When you return from a shoot or vacation with hundreds, if not thousands, of photos you need a smart workflow in place to process them. The more effective your workflow is, the less time you’ll waste on processing your images and the quicker you can get back to shooting. In this column, I’ll show you some techniques to use to streamline your workflow from downloading your images to adding metadata and keywords and then fixing and sharing the best of them.
Before you begin to download any images from your camera you need a plan for storing and working on them. You should have a plan for how you will organize your images and how you will name your folders and whether the images will be renamed or not.
When it comes to structuring a system, be aware that what works best for someone else may not work best for you. You need to develop a system that you understand and that you can work with. Once you have a plan, it will help to write it down so you have a step by step process for working with the images from any shoot at any time. Any software that you use today or in future should be chosen so it supports this workflow.
Start by downloading images from your camera cards. How you do this can impact how easy it is to do other things later on. For example, if you’re using Lightroom and you have multiple cards from a shoot, you might consider downloading all the images from all your cards into one folder on your computer before importing the images into Lightroom. This way you will have all the images in the Current/Previous Import folder in your Catalog panel allowing you to isolate all these images to deal with them as a group.
In any application you will need to set the import dialog so that the downloaded images are handled in accordance with your image handling workflow. Programs like Photoshop Elements include a special photo downloader and if you accept its download defaults then your images will be stored subfolders by date. If this isn’t what you want to happen you need to change the settings before downloading so you don’t have to fix the problems later.
So, in Photoshop Elements Photo Downloader dialog, select the source location for your images and the place to store them in. While the default is your My Pictures folder you can change this as necessary. Select a subfolder for the images and then determine how to name this – either by date or a custom name. If your workflow calls for your images to be renamed then you can do so as you import them – there are options in this dialog to name files by date, or to apply a custom name and sequence number.

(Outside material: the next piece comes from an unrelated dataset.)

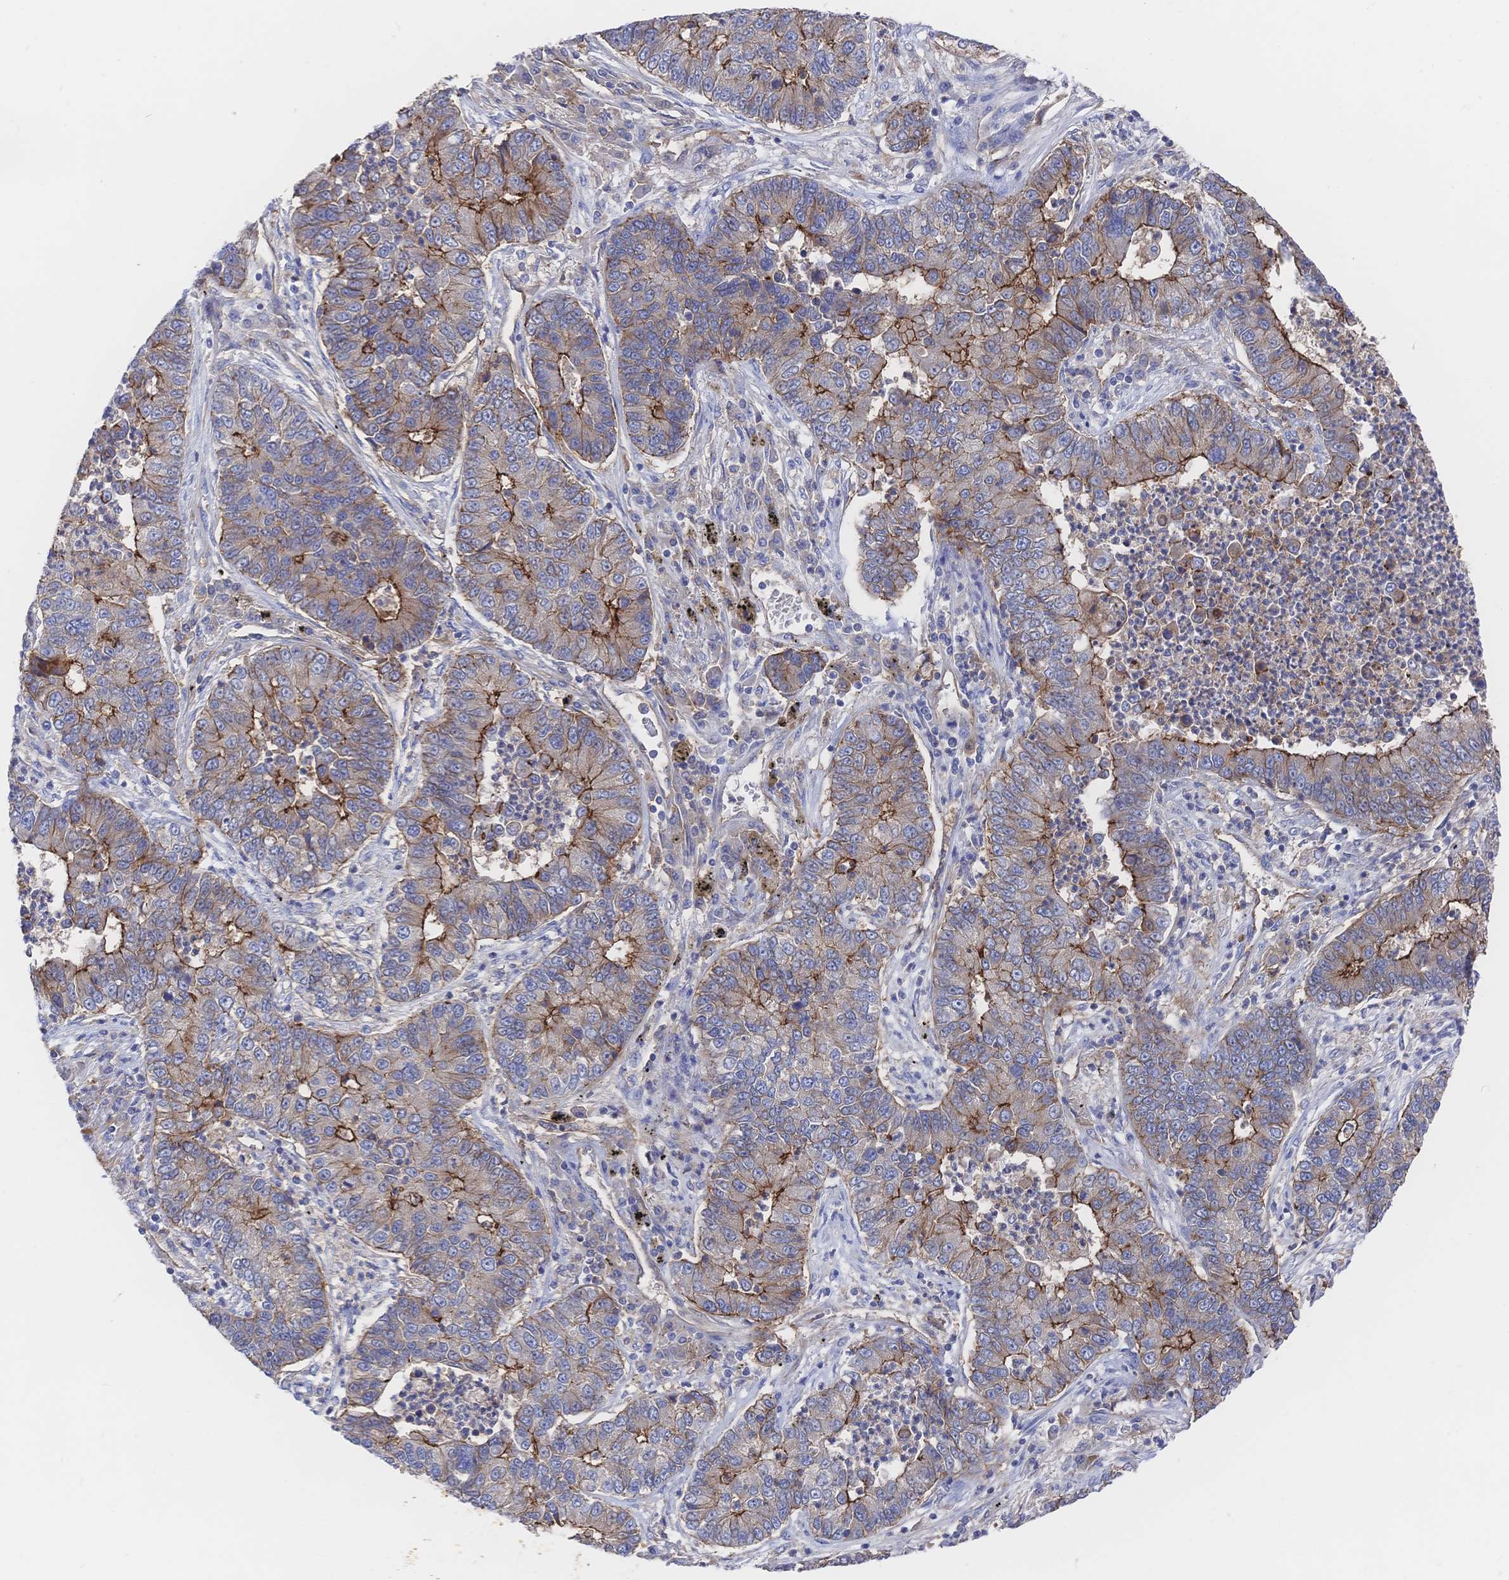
{"staining": {"intensity": "moderate", "quantity": "25%-75%", "location": "cytoplasmic/membranous"}, "tissue": "lung cancer", "cell_type": "Tumor cells", "image_type": "cancer", "snomed": [{"axis": "morphology", "description": "Adenocarcinoma, NOS"}, {"axis": "topography", "description": "Lung"}], "caption": "A brown stain labels moderate cytoplasmic/membranous positivity of a protein in lung cancer tumor cells. Using DAB (brown) and hematoxylin (blue) stains, captured at high magnification using brightfield microscopy.", "gene": "F11R", "patient": {"sex": "female", "age": 57}}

Taking the time to not only get your images into the right place the first time and to rename them on import will save you hours of work later on.
In addition, in Photoshop Elements for example, if you select the Advanced dialog, you can add creator and copyright metadata to the images as you import them – something that you can’t do later on. This Advanced dialog is the same dialog that you would use if you are importing images via Adobe Bridge but in the case of Bridge it is possible to edit and add metadata later on.
Whichever program you are using, check the program’s import options carefully to see what features it includes for renaming files, organizing images into folders, applying simple fixes and adding metadata as you import the images. Anything that can be done automatically as you import your images will save time later on.
If you store all your images on just one disk there is a risk that you will lose them if your disk crashes or something happens to your computer. As a precaution and as part of your import process, and before you do anything more to your images, you should create at least one backup copy of them.
Some programs like Lightroom make this easy to do. In Lightroom’s Import dialog you can chose to backup your images to a second location as part of the import process. This is only the case if you choose Copy, Move or Copy as DNG as the import option, if you choose Add this option is not available. In the File Handling panel is a checkbox you can select to make a second copy of the images to a different location.
In other programs, you may need to back up the images manually. For example, in Picasa you can select the images to back up and choose Tools > Back Up Pictures. This opens up a set of step-by-step panels from which you will first select a Backup set or create a new one. The you can choose the folders or albums to back up and then click to Burn these to a series of CDs or DVDs or copy to an external or network drive.
A benefit of using this Picasa backup tool is that it will take note of which files you have backed up so that you won’t have to back them up again. This will reduce the time involved in backing up new downloads in future and will save you unnecessary duplication of effort.
Whatever your program offers, backing up is a task that should be done routinely whenever you download your images so you’ll be protected if your computer crashes or if you make mistakes while editing and need to restore an image from the backed up version.